In the field of cognitive robotics, while commonsense knowledge suffices for virtual agents, embodied robots require grounded and semantically rich representations of their environments and physical embodiments when interacting with humans. Ontologies are essential for enabling explainable reasoning, especially during continuous knowledge updates. However, the manual construction of ontologies remains a bottleneck.
We present a preliminary approach for the automatic generation of robot semantic abstractions by transforming Unified Robot Description Format (URDF) models into populated ontologies. Although URDF files provide structural and kinematic descriptions, their identifiers often necessitate commonsense interpretation to recover meaningful semantics, a task at which Large Language Models (LLMs) excel.

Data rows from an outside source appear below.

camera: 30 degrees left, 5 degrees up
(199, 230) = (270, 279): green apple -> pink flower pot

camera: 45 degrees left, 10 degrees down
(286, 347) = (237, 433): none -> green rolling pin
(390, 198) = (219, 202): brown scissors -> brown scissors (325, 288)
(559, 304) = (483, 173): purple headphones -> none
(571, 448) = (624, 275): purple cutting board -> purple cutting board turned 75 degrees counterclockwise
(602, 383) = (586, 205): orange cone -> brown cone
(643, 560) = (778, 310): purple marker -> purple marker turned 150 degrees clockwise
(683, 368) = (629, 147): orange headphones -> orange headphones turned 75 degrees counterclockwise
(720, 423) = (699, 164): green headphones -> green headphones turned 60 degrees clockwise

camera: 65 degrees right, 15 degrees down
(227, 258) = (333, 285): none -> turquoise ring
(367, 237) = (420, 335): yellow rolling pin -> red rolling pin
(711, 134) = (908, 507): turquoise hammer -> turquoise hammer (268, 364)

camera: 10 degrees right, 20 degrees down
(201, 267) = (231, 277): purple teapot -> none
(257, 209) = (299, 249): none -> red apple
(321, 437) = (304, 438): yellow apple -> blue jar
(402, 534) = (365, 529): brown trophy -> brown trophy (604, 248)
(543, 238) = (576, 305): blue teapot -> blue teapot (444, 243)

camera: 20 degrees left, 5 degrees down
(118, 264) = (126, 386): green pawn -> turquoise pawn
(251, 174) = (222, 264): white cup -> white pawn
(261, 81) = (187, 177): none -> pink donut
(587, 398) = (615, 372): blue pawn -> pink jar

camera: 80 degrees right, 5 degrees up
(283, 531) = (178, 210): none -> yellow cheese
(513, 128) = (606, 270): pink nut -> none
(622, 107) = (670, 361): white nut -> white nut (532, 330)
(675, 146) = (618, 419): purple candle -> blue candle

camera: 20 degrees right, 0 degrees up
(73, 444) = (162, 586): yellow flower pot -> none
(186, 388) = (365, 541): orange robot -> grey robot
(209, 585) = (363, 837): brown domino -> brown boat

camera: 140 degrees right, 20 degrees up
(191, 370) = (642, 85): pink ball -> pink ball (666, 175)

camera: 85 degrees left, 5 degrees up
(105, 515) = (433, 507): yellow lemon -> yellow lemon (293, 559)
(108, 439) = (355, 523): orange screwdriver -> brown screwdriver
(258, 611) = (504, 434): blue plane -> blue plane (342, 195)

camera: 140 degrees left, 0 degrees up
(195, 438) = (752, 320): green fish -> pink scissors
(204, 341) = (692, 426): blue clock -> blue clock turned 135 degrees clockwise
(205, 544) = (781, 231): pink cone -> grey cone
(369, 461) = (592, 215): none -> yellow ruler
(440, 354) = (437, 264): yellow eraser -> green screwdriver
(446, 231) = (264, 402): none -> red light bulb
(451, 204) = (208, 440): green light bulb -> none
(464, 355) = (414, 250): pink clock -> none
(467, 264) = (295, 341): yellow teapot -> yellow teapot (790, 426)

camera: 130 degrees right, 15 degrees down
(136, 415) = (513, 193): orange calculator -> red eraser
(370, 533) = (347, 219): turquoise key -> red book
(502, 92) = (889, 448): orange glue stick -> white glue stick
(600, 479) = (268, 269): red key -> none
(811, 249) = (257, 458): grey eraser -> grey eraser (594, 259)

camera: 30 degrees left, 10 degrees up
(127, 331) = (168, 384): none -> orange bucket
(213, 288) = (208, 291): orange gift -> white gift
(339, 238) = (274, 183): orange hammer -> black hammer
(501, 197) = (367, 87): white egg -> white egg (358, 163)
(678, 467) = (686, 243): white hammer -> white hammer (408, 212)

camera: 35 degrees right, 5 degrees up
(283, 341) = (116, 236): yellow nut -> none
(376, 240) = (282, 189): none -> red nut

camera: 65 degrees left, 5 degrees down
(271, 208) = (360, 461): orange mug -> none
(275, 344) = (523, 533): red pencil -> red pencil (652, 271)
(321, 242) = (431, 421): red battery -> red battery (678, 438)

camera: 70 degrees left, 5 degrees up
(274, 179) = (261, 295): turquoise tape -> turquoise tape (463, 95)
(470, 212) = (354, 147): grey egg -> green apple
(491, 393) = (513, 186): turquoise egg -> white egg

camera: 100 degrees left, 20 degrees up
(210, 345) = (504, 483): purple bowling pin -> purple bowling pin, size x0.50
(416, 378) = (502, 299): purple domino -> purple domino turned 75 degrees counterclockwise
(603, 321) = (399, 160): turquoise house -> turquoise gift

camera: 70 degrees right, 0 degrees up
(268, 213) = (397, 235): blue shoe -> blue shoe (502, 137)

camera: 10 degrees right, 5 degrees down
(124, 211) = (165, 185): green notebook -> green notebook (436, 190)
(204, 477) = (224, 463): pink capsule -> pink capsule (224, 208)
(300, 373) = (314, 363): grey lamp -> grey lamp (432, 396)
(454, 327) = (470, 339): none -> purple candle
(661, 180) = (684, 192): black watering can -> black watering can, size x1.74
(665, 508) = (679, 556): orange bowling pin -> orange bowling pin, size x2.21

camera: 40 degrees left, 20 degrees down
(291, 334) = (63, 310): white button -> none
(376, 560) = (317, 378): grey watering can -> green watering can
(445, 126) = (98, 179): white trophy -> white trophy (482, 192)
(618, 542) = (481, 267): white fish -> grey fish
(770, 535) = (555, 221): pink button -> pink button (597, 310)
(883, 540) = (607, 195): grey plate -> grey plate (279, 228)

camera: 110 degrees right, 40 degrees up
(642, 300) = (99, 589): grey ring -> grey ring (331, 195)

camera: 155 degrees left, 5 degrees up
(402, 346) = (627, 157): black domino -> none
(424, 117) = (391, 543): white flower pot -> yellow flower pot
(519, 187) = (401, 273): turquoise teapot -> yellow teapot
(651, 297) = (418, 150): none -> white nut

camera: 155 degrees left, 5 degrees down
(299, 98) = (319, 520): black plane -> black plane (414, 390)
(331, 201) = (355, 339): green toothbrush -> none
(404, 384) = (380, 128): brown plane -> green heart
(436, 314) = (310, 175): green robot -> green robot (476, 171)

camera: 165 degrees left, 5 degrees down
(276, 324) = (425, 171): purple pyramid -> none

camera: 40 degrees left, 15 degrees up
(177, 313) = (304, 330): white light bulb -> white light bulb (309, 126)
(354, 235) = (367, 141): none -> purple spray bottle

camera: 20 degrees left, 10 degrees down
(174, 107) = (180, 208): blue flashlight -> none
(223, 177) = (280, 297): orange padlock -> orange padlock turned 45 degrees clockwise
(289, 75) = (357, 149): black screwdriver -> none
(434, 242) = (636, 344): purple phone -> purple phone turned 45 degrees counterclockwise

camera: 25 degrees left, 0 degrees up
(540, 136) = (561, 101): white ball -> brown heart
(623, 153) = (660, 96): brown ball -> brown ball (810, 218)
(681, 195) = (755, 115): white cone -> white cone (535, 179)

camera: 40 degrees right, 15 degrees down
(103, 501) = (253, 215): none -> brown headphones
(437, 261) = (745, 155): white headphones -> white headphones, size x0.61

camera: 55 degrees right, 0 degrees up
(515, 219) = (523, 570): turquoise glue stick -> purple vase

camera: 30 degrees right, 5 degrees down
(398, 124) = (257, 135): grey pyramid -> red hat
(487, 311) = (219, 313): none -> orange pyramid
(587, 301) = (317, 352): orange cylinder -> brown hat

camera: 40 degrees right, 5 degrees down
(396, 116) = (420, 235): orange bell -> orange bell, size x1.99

Our pipeline leverages LLMs to infer semantic relationships by prompting them with concepts from an existing ontology, ensuring that the final classification aligns with the formal model. To improve reliability, the pipeline combines majority voting across multiple LLM queries along with syntactic and schema-level validation to ensure that generated outputs conform to the expected representation format and ontology constraints.
We evaluate the approach on multiple robot descriptions and discuss the generated abstractions. Initial results indicate that the proposed method effectively bridges the gap between low-level robot descriptions and the structured, grounded knowledge representations required for human-robot interaction.
Blogger's Review: This paper illustrates how to automate the construction of robot ontologies using LLMs. This innovative approach not only addresses the bottleneck of manual construction but also significantly enhances the semantic understanding of robots in human interaction, promising broad applications. The accuracy of semantic representation is crucial in robotics, and the introduction of LLMs marks a substantial technological leap.